Usurpation d’identité : une femme découvre que sa mère a contracté 50 000 euros de dettes à son insu

Lorsqu’on évoque l’usurpation d’identité, on pense généralement à des inconnus qui s’approprient des documents personnels. Pourtant, l’histoire de Gaëlle*, une trentenaire des Vosges, montre qu’elle peut parfois impliquer des proches. En 2024, sa vie a basculé lorsque, par surprise, elle a reçu un courrier d’assurance demandant le paiement de 1 500 euros pour un contrat qu’elle n’avait jamais souscrit.

EN BREF

  • Gaëlle découvre que sa mère a usé de ses données personnelles pour des crédits.
  • Elle se retrouve avec plus de 50 000 euros de dettes à son nom.
  • Malgré une plainte, la situation demeure complexe et stressante.

Ce premier courrier n’était que le début d’une série de désagréments. En contactant le service client d’Allianz, Gaëlle a appris que sa mère avait ouvert plusieurs contrats à son nom. « Je les appelle pour régler ça car je ne comprends pas. En discutant, mon interlocutrice me demande si je connais madame X, en citant le nom de ma mère.
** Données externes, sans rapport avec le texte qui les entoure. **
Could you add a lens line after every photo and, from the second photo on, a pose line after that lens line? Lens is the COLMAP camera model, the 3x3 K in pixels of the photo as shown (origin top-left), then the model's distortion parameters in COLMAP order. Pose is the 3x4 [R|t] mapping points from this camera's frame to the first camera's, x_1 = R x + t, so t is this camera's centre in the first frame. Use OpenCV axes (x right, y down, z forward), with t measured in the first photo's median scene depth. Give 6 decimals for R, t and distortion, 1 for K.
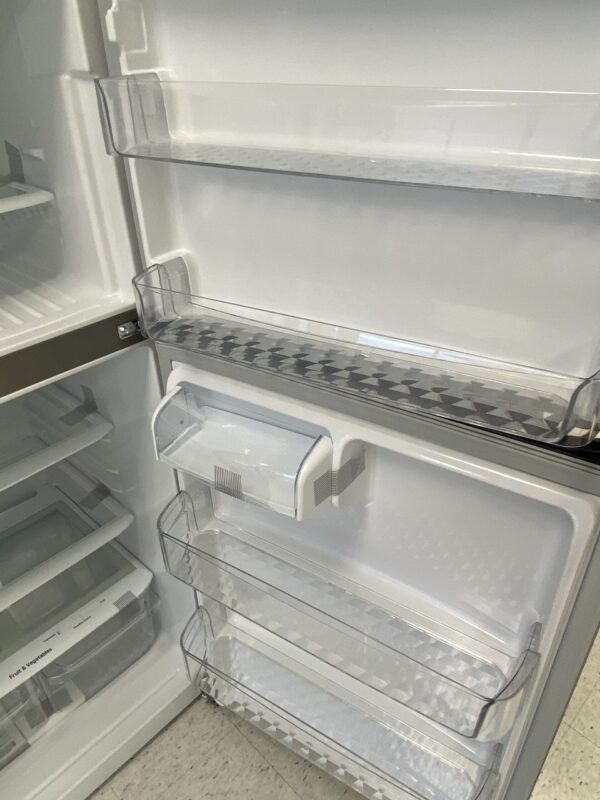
lens RADIAL K [[578.3, 0, 297.6], [0, 578.3, 398.0], [0, 0, 1]] dist [0.073463, -0.097137]
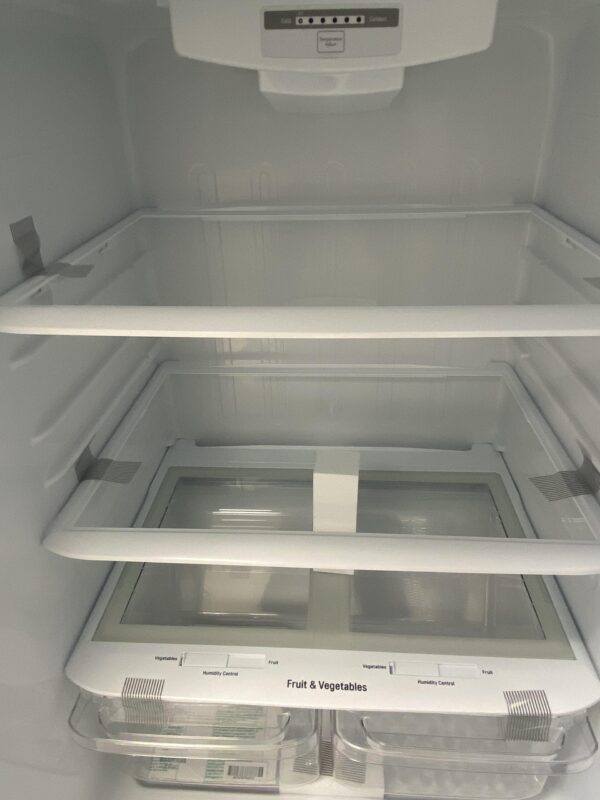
lens RADIAL K [[578.3, 0, 297.6], [0, 578.3, 398.0], [0, 0, 1]] dist [0.073463, -0.097137]
pose [[0.631993, 0.366992, -0.682570, -0.178369], [-0.409187, 0.906006, 0.108258, 0.145421], [0.658142, 0.210880, 0.722758, 0.478019]]
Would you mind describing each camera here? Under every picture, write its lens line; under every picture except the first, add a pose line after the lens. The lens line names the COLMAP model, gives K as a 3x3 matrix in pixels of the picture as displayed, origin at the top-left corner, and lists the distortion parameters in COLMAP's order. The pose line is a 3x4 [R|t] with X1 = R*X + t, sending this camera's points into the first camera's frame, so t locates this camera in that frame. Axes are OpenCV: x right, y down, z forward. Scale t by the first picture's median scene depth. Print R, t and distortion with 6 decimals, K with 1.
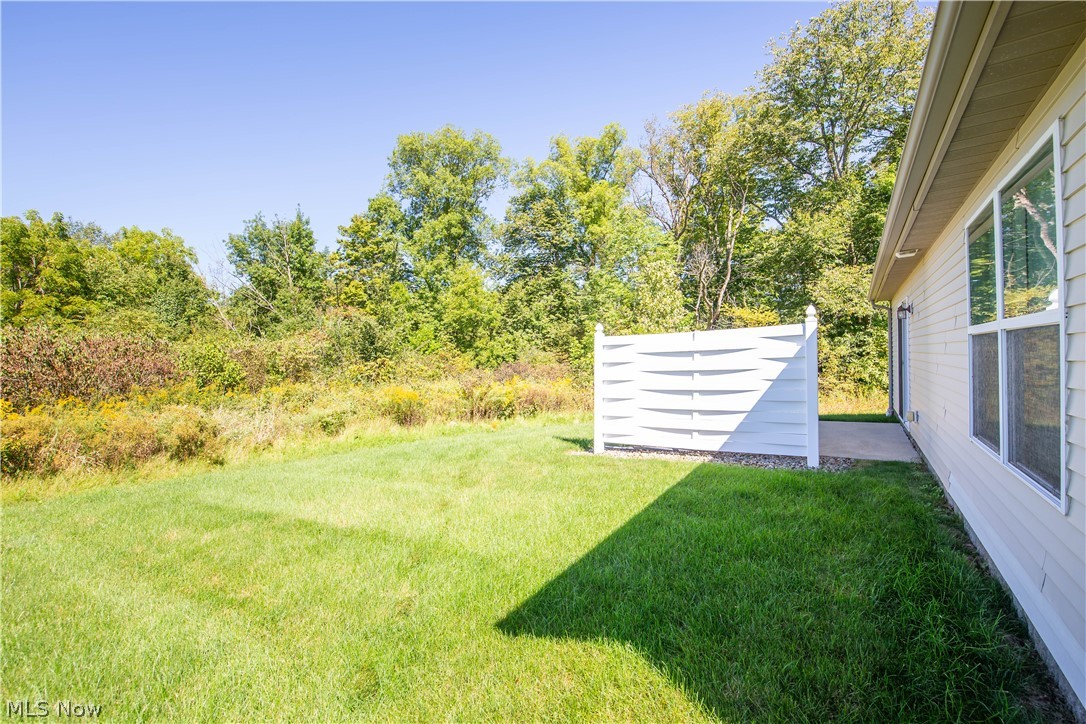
lens RADIAL K [[483.0, 0, 547.1], [0, 483.0, 359.6], [0, 0, 1]] dist [-0.012817, -0.000245]
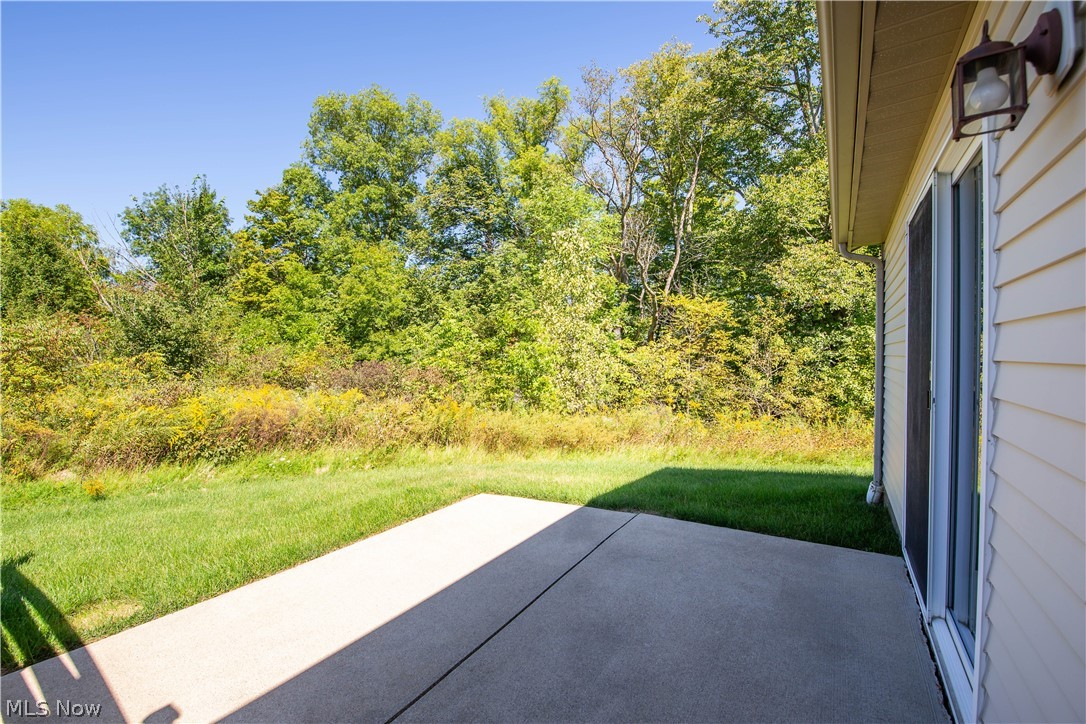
lens RADIAL K [[479.8, 0, 542.9], [0, 479.8, 359.1], [0, 0, 1]] dist [-0.012281, -0.001086]
pose [[0.999677, 0.020860, 0.014501, 0.124647], [-0.020856, 0.999782, -0.000459, -0.001465], [-0.014508, 0.000157, 0.999895, 0.176746]]
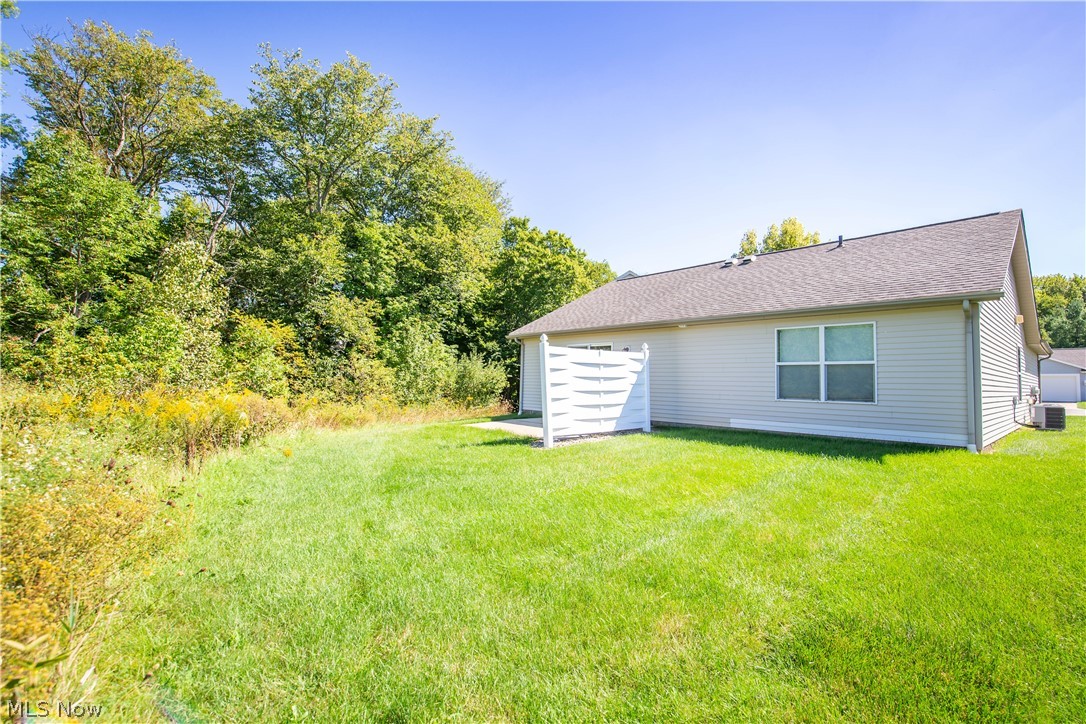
lens RADIAL K [[479.8, 0, 542.9], [0, 479.8, 359.1], [0, 0, 1]] dist [-0.012281, -0.001086]
pose [[0.244155, 0.069552, 0.967239, -0.260110], [-0.017140, 0.997578, -0.067408, 0.015215], [-0.969585, -0.000120, 0.244755, 0.184841]]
Je lui réponds que oui et elle m’indique que c’est elle qui a ouvert les contrats à mon nom », explique-t-elle. Bien que la conseillère lui ait assuré qu’elle ne serait pas facturée, deux prélèvements de 750 euros sont tout de même effectués sur son compte.

Face à cette situation, Gaëlle a confronté sa mère, qui a nié les faits. Déterminée à faire valoir ses droits, elle a porté plainte à la gendarmerie, tant contre sa mère que contre la compagnie d’assurance. « Les gendarmes m’ont dit que c’était la première fois qu’ils entendaient une histoire pareille », se souvient-elle. Malheureusement, la plainte n’a pas abouti, laissant Gaëlle dans une situation précaire.

Un huissier lui a ensuite annoncé un prélèvement de 1 000 euros et une possible saisie de biens. En consultant son dossier, elle a découvert des contrats de crédit signés à son nom, mais qui ne correspondaient pas à son écriture. « L’huissière m’a alors demandé d’écrire une phrase et de signer, ce qui lui a permis de se rendre compte que ce n’était pas la même écriture et signature que celles sur mes contrats », précise-t-elle. C’est ainsi qu’elle a réalisé que sa mère était derrière cette manœuvre frauduleuse.

Gaëlle travaillait à l’époque dans l’entreprise familiale, où sa mère, en tant que secrétaire, avait accès à ses fiches de paie, RIB et documents d’identité. Les crédits contractés à son nom s’élevaient à environ 50 000 euros. Avec l’aide de sa banquière, elle a d’ailleurs découvert que sa mère était une acheteuse compulsive, incapable de gérer un budget. « Dès qu’elle a peu d’argent, elle le dépense. Et lorsqu’elle en a plus, elle cherche des solutions », raconte-t-elle. L’éventualité de placer sa mère sous tutelle a même été envisagée, mais Gaëlle ne souhaite pas assumer cette responsabilité.

Devant l’inaction des autorités et le déni de sa mère, Gaëlle a décidé de consulter une avocate. Celle-ci lui a conseillé de déposer un dossier de surendettement à la Banque de France pour stopper les prélèvements. « C’était la seule solution pour bloquer les prélèvements, ne pas devoir éponger ces dettes et espérer revoir mes 2 500 euros », explique-t-elle. Cependant, cette procédure impacte également sa vie quotidienne : elle doit renoncer à changer de voiture, celle-ci affichant déjà plus de 400 000 kilomètres au compteur.

Aujourd’hui, elle a ouvert un nouveau compte bancaire et a demandé une vigilance maximale à son établissement. « Ils savent qu’à la moindre demande de crédit ou de souscription d’un abonnement, ils doivent me prévenir en personne », indique-t-elle. Malgré le soutien de son avocate, Gaëlle fait face à une attente éprouvante, pleine d’incertitudes. « Mon avocate m’a prévenue que la procédure pouvait être longue, même si elle est confiante. Pour l’instant, c’est surtout de l’attente, du stress et aussi la peur qu’elle recommence », conclut-elle.